9 Summary and Conclusion

Prone positioning has been well described as a maneuver to improve oxygenation in patients with ARDS and ALI. Through a variety of physiologic mechanisms, most importantly an improvement in lung recruitment and V/Q matching, application of mechanical ventilation to patients in the prone position may have an immediate and prolonged effect on oxygenation.
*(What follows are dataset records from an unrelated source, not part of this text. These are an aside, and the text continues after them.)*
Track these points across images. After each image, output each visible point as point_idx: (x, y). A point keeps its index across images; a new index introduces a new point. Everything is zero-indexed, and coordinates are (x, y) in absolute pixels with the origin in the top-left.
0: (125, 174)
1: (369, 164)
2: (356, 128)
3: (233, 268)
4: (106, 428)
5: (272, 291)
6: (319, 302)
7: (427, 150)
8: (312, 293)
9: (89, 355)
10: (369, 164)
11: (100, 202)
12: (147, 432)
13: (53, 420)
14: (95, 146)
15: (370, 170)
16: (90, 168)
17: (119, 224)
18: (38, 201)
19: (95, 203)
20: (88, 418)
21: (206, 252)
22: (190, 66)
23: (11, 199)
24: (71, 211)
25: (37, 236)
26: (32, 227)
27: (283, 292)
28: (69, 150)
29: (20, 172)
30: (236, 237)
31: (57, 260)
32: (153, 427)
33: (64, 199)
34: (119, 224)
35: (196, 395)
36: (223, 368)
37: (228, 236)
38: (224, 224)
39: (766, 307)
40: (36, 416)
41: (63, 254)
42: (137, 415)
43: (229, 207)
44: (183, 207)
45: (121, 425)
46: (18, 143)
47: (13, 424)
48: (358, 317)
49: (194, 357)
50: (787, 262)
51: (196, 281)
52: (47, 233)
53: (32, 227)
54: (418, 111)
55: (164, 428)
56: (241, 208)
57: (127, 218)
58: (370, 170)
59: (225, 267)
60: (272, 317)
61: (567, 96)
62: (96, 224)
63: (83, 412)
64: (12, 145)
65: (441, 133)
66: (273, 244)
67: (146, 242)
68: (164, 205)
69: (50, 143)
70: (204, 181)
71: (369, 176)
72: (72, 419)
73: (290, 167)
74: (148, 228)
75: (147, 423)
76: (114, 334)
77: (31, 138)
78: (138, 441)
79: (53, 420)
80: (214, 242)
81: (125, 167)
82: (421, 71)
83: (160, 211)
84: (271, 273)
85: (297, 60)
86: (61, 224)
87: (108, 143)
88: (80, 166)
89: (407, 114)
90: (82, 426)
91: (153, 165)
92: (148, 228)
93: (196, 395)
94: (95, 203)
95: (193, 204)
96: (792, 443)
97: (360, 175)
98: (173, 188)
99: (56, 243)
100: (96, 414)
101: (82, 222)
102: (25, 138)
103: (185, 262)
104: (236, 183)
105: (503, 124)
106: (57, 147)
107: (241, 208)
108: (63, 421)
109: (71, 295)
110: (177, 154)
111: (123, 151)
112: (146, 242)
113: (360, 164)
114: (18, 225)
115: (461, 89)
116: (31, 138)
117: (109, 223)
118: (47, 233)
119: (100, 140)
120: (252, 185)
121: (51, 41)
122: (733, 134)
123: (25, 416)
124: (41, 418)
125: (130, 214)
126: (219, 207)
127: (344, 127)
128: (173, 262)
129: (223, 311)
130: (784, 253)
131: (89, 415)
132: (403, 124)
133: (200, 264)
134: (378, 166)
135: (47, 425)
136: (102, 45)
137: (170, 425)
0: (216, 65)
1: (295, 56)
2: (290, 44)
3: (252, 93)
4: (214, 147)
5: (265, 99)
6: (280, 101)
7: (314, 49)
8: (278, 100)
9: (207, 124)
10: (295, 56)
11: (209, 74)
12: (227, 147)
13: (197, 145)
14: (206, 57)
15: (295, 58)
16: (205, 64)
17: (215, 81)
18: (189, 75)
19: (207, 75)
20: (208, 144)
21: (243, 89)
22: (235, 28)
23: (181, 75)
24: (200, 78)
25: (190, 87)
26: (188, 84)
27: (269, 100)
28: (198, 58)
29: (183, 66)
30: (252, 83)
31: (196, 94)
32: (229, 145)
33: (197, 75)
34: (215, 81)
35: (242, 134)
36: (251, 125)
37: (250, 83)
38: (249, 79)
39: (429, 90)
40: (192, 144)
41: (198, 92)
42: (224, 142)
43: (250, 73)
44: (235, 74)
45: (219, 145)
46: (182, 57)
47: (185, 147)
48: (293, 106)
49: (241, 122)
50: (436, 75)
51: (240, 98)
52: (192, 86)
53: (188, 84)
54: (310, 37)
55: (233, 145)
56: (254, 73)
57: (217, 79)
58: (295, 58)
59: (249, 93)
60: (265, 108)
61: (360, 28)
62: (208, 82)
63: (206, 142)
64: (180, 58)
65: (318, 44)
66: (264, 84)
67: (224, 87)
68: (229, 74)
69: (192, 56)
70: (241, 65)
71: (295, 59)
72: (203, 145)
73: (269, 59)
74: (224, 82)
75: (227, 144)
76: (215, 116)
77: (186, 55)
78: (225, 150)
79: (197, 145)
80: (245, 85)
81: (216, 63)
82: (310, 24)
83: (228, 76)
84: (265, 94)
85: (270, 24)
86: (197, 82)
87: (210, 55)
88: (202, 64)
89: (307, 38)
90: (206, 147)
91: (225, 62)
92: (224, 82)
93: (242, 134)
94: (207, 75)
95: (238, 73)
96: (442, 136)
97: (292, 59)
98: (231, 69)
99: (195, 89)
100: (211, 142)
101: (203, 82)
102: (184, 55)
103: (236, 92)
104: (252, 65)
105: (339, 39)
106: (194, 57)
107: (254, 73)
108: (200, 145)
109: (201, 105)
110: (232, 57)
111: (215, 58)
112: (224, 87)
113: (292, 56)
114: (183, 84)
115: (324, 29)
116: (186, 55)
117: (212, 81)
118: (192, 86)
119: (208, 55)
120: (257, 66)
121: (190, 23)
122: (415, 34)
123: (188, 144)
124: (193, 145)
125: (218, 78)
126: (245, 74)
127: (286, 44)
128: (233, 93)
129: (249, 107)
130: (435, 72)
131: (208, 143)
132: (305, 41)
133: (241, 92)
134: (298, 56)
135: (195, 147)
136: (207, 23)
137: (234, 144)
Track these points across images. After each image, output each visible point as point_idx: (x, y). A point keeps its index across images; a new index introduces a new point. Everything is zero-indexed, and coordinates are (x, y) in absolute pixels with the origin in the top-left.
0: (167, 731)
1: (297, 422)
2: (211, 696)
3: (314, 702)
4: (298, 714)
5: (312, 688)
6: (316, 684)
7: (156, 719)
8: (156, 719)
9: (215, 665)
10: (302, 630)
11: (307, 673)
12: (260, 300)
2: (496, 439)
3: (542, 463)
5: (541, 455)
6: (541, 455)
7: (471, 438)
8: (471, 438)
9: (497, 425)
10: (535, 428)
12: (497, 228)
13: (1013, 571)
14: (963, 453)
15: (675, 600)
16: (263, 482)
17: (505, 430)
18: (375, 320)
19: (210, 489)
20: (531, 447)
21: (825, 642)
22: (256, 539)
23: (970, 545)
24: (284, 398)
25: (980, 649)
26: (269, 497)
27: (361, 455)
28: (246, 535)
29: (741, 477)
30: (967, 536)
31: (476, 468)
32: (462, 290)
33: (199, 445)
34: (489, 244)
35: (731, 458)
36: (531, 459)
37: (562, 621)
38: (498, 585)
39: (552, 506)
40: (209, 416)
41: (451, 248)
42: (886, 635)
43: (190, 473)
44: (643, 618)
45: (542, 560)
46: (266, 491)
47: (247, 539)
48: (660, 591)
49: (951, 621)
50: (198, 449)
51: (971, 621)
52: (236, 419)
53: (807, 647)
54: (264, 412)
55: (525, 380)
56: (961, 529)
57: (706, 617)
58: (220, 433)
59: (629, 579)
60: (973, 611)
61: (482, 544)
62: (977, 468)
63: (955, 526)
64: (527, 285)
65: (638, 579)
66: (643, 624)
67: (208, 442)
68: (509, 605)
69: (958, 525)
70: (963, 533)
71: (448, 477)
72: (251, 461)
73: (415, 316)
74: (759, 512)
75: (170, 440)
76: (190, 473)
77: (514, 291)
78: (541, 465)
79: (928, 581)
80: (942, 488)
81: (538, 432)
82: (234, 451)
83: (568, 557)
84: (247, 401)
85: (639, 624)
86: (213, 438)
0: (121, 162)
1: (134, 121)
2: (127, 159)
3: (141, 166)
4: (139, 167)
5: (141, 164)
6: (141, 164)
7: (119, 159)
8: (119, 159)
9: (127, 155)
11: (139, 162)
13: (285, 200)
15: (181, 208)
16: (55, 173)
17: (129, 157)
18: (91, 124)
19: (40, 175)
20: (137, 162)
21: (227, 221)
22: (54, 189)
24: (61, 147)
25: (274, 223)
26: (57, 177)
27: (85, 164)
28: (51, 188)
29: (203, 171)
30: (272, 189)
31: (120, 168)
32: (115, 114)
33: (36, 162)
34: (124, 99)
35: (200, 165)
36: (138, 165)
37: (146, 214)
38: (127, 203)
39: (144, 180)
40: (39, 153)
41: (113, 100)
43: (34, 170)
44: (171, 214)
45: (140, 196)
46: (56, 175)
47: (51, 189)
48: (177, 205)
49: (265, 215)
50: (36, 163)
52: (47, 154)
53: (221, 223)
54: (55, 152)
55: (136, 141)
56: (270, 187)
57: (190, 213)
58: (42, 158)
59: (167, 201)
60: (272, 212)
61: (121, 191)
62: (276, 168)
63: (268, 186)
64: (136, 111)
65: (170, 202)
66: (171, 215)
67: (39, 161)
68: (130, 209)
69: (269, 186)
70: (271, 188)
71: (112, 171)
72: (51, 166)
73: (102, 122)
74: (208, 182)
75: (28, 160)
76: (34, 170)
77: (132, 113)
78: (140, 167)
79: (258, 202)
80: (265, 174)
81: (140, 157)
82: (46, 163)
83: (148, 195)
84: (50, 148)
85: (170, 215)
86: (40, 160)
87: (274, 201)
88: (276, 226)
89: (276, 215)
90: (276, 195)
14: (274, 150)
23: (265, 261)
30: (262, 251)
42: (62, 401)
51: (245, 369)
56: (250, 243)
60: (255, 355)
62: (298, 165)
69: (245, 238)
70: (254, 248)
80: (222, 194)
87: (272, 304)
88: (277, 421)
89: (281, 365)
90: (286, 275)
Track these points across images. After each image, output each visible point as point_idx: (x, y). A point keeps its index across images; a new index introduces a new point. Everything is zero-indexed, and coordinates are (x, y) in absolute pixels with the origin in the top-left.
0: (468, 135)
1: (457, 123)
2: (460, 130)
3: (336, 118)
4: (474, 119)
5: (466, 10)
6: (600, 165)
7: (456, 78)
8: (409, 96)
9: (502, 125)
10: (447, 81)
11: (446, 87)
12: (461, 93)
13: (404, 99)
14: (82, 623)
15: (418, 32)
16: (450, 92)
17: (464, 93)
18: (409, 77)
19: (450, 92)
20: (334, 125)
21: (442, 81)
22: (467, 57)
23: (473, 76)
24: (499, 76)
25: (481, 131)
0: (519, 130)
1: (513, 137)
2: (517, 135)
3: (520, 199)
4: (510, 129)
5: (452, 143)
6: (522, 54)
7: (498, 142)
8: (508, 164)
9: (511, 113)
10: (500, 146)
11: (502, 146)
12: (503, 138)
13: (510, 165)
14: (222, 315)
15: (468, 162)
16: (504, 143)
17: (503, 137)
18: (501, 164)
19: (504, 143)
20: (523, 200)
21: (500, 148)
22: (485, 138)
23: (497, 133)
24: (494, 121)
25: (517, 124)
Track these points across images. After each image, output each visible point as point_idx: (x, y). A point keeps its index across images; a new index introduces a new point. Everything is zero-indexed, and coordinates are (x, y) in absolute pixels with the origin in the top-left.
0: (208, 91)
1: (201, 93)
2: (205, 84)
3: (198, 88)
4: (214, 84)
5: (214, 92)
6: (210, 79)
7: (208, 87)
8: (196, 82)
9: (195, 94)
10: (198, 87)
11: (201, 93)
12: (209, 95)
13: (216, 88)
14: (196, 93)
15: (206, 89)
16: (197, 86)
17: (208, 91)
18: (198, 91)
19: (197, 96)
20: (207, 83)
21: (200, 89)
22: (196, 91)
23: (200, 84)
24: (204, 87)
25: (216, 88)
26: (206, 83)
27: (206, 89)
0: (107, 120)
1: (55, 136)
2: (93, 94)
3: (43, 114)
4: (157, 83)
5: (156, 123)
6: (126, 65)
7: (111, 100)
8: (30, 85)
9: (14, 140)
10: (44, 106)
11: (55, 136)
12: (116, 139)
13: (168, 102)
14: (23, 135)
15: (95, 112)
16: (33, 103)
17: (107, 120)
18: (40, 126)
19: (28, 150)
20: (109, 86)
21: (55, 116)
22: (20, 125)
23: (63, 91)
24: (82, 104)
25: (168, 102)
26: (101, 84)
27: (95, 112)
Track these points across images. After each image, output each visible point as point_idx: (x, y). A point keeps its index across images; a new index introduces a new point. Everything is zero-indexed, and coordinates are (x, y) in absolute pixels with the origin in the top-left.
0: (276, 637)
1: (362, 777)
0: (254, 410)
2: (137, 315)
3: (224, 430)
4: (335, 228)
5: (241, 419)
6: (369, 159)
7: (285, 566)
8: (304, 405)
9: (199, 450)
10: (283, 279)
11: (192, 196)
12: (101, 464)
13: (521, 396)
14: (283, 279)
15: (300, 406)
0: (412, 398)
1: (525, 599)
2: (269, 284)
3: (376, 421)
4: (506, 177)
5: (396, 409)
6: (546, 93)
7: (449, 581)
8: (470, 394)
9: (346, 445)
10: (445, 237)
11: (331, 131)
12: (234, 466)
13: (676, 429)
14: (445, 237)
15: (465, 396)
Though no studies have shown that prone positioning has a significant effect on clinical outcomes, it is a safe maneuver that may be employed in select populations of children with ARDS. However, in the absence of proven improvements in clinical outcomes, prone positioning should not be a part of the routine management of these patients.

Essentials to Remember

  • Prone positioning improves oxygenation in diseased lungs through improvement in lung recruitment, better matching of ventilation and perfusion, and changes in chest wall compliance.

  • Clinical studies evaluating the use of prone positioning for ARDS and ALI in pediatric patients, including a recent multicenter randomized controlled trial, have failed to show significant improvements in clinical outcomes.

  • With attention to safe turning and to interventions to minimize possible complications, prone positioning may be safely employed in children with ARDS or ALI, but should not be routinely used in this patient population.